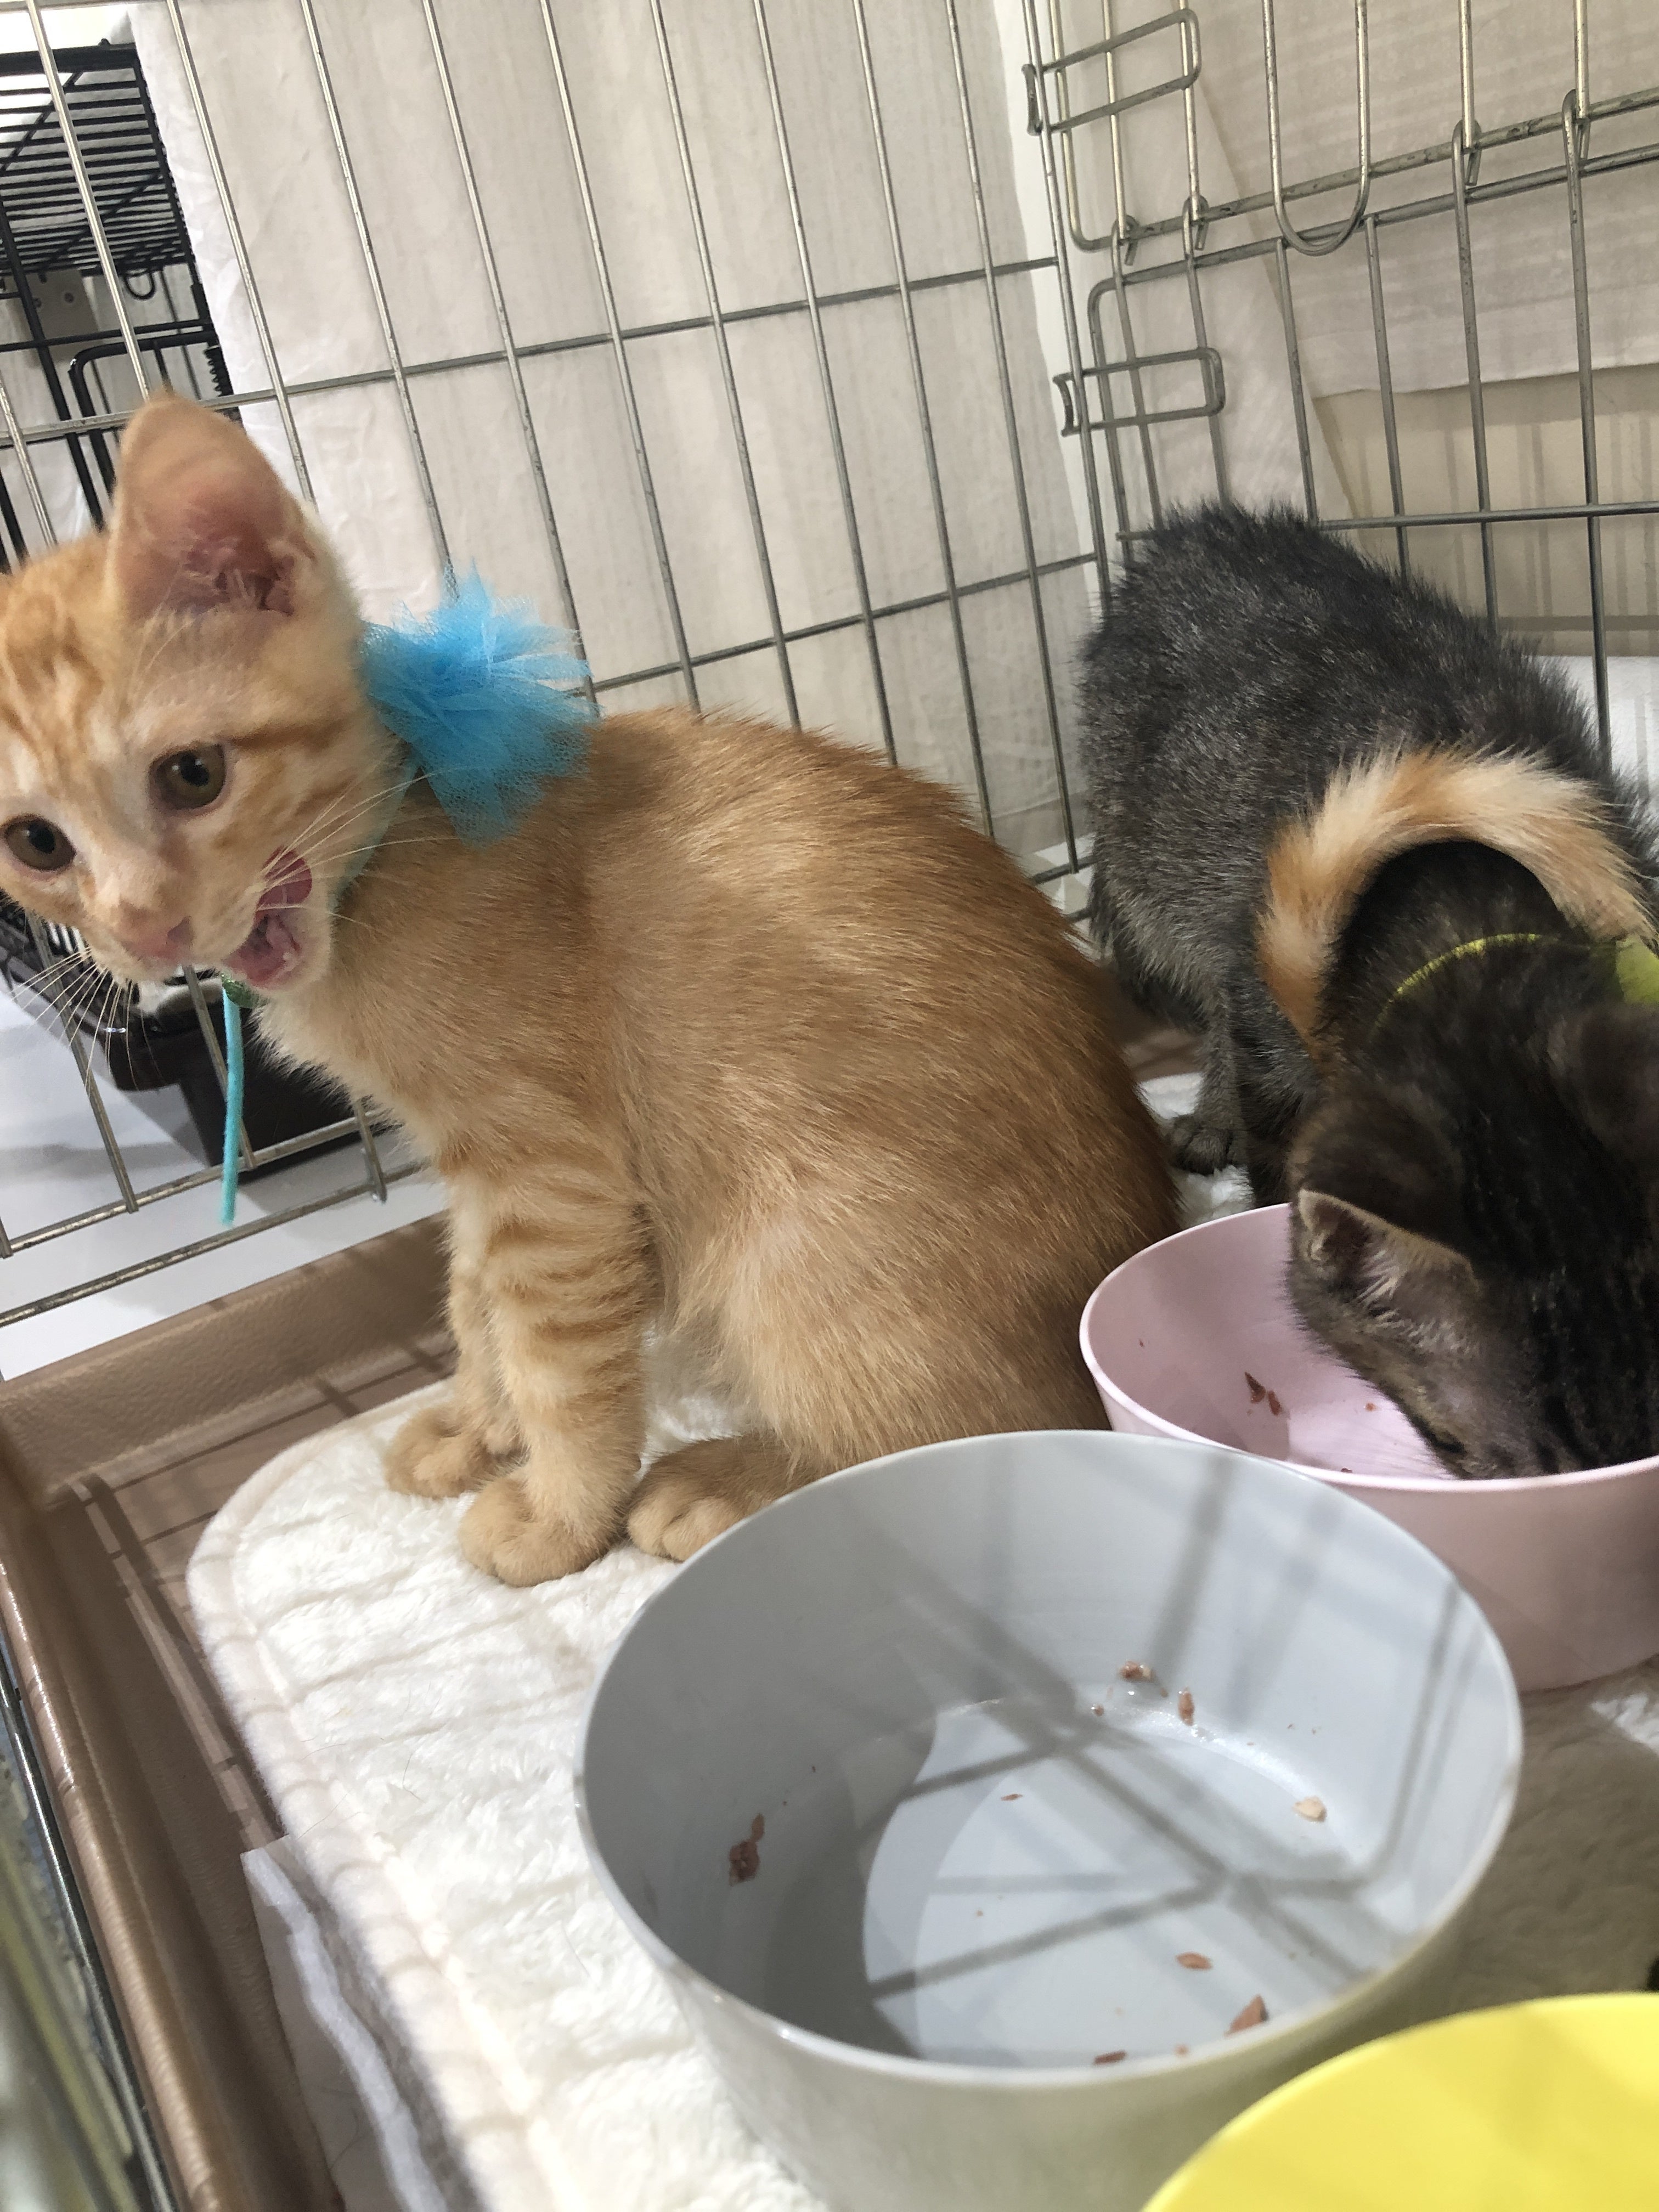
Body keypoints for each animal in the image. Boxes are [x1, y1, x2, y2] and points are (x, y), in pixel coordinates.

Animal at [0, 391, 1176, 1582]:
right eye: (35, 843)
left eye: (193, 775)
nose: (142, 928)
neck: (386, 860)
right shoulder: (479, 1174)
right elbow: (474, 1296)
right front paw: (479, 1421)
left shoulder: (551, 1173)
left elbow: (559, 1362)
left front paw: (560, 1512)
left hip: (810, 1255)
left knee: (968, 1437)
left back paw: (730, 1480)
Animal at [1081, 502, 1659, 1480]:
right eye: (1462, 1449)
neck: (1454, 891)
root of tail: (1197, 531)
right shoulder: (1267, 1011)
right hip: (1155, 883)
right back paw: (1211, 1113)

━━━

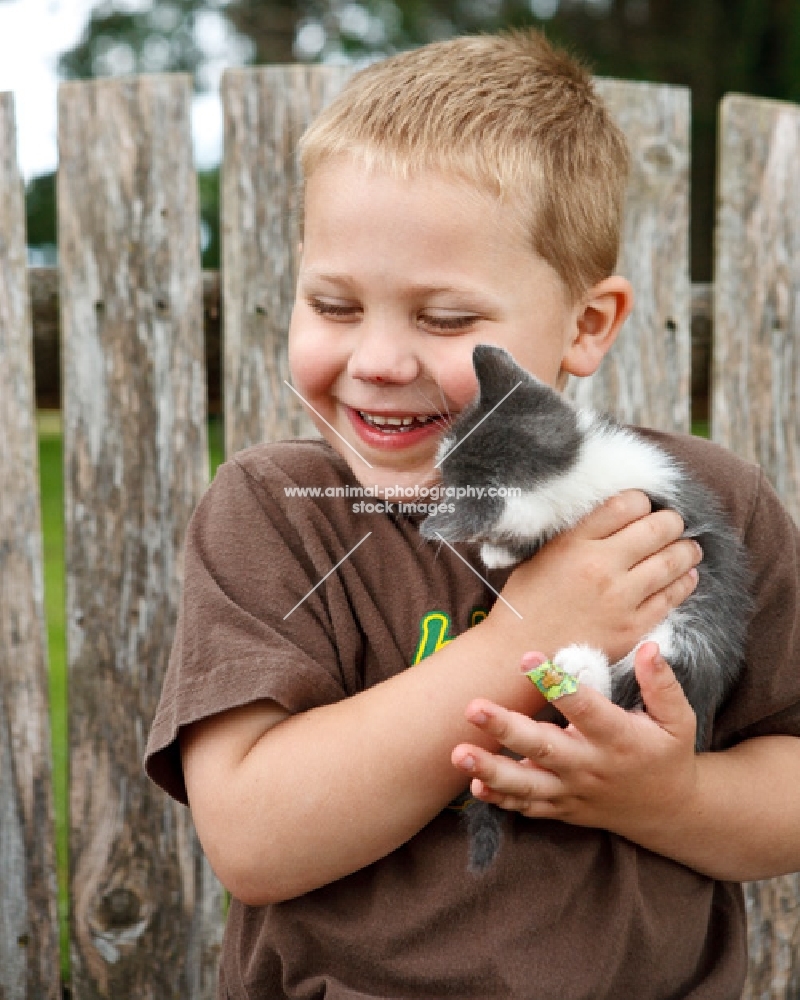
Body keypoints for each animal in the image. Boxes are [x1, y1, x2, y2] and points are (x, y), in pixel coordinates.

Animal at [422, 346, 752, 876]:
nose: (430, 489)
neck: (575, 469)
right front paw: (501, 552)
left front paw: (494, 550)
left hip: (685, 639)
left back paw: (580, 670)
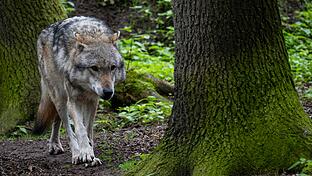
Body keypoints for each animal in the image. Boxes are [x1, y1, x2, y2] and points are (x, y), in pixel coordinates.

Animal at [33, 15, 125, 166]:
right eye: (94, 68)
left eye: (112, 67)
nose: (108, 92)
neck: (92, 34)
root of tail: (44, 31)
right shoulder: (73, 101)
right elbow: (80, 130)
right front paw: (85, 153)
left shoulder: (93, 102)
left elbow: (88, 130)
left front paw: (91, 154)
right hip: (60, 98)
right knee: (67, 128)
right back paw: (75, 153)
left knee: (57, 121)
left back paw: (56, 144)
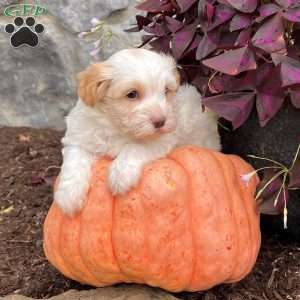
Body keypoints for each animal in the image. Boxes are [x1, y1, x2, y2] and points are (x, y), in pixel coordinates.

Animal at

━━━

Work order:
Retype, in the same exact form, the lines of the material above from the line holding "left front paw: (560, 1512)" through the line holding "right back paw: (1211, 1113)".

Written solution:
left front paw: (560, 1512)
left hip: (810, 1255)
left knee: (968, 1437)
left back paw: (730, 1480)
Animal at [1081, 502, 1659, 1480]:
right eye: (1462, 1449)
neck: (1454, 891)
root of tail: (1197, 531)
right shoulder: (1267, 1011)
right hip: (1155, 883)
right back paw: (1211, 1113)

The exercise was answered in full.